*ASSIGNED TASK A*: Reproduce the records starting at the first line and ending at the line that contains "تسنیم نوشت: کارنامه", substituting "CPC Blend" for "KEBCO" and keeping everything else unchanged.

*DOCUMENT SEGMENT*:
-=-=-=-=-
Whether this is useful or not depends on the use-case. When you have a stream of objects that come from another system and where the desired uniqueness has no meaning then this feature makes it very easy to consolidate that stream correctly in aggregate instances. However, when duplicates could be created accidentally, this feature would promote the overwriting of data from different users. In that case it is better to add a unique index to the MongoDB aggregate collection.
When you use this feature, the Kafka topic with the purpose unique
should exist. You should also make sure all commands have the fields that constitute the unique expression.
Unique expressions involving only one scalar field are very simple. The expression is then "$<field-name>"
. Sometimes, however, uniqueness can depend on several fields. You could write an expression that turns this into some scalar value, but that wouldn't be efficient. You could not make use of a MongoDB index. Therefore, a unique expression is also allowed to be a JSON object. You would write the expression like this:
{
"field1": "$field1",
"field2": "$field2"
}
As with scalar values the field references are used to extract the values from the command. The result is a plain equality expression for MongoDB.
Access Control
Next to role-based and function-based access control it is sometimes also necessary to manage access to individual aggregate instances. A user may, for example, be allowed to issue a certain command to a certain type of aggregate, but not necessarily to all instances of that type.
The aggregate part checks if the field _acl
is present in the current state of an aggregate instance. Without the field the command is allowed. Otherwise it should contain a subobject, where each field is the name of a command. The value is an array of role names, which is matched with the field /_jwt/roles
in the command. If the intersection is not empty then the command is good to go. If there is no field in _acl
that corresponds to the command then the fallback field write
is tried. If that is also not available then the command is allowed. If the /_jwt/sub
field is system
, then the command is always allowed.
-=-=-=-=-
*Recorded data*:
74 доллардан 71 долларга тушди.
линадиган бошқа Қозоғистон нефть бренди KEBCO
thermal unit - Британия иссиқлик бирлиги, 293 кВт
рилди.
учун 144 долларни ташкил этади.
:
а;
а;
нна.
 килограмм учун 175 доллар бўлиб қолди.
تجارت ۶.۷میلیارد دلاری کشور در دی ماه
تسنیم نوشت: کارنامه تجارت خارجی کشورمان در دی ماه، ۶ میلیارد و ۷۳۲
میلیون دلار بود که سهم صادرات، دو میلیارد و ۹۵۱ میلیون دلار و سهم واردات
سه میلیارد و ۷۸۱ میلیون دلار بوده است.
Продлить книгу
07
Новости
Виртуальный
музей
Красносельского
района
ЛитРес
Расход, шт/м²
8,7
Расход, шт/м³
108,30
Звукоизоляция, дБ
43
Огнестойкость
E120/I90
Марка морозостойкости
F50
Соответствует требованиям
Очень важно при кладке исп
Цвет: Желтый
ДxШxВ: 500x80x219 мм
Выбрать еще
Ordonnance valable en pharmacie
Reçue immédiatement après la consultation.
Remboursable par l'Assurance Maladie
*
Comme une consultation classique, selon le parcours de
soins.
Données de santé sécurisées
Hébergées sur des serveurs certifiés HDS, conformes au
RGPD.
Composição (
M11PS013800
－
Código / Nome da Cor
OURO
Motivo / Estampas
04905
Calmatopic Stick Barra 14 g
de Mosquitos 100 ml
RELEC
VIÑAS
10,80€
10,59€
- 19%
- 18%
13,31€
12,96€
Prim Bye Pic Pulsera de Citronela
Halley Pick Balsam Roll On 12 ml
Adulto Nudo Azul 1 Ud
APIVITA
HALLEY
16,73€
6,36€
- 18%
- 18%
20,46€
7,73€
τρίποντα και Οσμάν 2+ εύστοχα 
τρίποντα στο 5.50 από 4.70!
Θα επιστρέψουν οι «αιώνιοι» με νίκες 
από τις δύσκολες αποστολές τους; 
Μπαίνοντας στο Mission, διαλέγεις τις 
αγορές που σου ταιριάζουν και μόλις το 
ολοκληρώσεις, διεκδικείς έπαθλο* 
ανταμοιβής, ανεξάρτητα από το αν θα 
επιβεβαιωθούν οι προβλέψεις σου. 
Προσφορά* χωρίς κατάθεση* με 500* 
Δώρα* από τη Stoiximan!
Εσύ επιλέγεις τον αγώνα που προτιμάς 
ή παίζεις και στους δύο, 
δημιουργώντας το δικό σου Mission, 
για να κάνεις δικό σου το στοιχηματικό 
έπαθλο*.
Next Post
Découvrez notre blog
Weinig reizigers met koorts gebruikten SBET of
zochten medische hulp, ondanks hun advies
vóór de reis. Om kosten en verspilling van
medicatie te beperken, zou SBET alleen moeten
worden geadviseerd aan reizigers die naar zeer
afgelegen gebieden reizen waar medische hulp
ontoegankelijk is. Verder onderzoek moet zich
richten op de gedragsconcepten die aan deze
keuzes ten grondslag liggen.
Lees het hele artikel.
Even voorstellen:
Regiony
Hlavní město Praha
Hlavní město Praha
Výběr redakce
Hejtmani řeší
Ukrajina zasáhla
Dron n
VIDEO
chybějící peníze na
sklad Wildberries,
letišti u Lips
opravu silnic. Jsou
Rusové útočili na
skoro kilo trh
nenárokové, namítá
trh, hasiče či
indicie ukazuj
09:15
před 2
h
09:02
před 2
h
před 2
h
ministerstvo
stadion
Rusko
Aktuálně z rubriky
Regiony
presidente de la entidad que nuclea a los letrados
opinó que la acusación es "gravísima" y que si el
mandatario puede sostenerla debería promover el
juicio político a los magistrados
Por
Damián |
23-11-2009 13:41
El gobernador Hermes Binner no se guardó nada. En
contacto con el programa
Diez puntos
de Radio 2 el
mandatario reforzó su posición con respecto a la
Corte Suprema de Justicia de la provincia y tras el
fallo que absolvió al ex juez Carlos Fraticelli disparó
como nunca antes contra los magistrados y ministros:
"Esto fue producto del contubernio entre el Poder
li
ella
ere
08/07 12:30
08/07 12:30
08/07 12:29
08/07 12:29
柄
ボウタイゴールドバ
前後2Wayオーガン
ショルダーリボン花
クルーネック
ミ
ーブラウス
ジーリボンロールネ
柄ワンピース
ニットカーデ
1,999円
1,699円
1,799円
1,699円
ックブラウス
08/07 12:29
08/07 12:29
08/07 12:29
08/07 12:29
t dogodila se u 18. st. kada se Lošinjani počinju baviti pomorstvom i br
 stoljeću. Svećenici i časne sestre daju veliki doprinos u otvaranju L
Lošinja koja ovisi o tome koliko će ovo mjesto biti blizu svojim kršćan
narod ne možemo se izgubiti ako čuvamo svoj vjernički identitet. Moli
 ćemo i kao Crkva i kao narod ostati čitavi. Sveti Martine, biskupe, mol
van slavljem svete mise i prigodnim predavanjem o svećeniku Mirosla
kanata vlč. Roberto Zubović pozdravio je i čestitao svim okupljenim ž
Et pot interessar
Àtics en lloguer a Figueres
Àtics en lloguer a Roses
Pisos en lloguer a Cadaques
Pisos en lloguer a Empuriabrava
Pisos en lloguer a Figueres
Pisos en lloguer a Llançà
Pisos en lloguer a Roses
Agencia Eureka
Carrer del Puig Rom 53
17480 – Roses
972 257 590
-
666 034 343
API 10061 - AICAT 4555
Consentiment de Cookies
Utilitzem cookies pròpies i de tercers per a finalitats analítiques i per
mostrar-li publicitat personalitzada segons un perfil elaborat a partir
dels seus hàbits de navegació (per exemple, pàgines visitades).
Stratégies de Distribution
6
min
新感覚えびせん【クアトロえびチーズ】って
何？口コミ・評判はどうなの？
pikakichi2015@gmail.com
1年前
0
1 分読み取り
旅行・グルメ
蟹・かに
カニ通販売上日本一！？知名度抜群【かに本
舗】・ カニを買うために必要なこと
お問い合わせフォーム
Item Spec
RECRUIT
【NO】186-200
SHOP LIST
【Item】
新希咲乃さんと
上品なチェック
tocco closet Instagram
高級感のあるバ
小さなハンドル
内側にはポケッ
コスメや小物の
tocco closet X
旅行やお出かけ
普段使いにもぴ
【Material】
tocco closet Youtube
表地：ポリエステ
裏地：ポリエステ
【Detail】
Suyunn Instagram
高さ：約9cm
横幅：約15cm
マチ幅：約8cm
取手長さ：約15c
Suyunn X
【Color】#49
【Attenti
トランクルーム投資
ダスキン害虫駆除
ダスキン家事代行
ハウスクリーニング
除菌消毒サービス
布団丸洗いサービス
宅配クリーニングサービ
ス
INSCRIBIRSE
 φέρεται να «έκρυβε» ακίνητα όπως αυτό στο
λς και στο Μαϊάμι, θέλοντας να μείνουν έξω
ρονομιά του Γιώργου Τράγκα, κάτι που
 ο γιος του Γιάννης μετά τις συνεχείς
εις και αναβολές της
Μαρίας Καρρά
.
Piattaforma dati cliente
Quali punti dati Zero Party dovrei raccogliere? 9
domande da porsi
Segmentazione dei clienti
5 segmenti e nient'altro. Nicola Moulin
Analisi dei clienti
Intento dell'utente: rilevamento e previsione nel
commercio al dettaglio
-=-=-=-=-
*ASSIGNED TASK B*:
Answer these questions from the passage on unique expressions and access control:
(i) What purpose must the Kafka topic have when the feature is used?
(ii) What is the expression when a unique expression involves only one scalar field?
(iii) Which fallback field is tried when no field in _acl corresponds to the command?

*OUTPUT A*:
74 доллардан 71 долларга тушди.
линадиган бошқа Қозоғистон нефть бренди CPC Blend
thermal unit - Британия иссиқлик бирлиги, 293 кВт
рилди.
учун 144 долларни ташкил этади.
:
а;
а;
нна.
 килограмм учун 175 доллар бўлиб қолди.
تجارت ۶.۷میلیارد دلاری کشور در دی ماه
تسنیم نوشت: کارنامه تجارت خارجی کشورمان در دی ماه، ۶ میلیارد و ۷۳۲

*OUTPUT B*:
(i) Unique.
(ii) "$<field-name>"
(iii) The field write.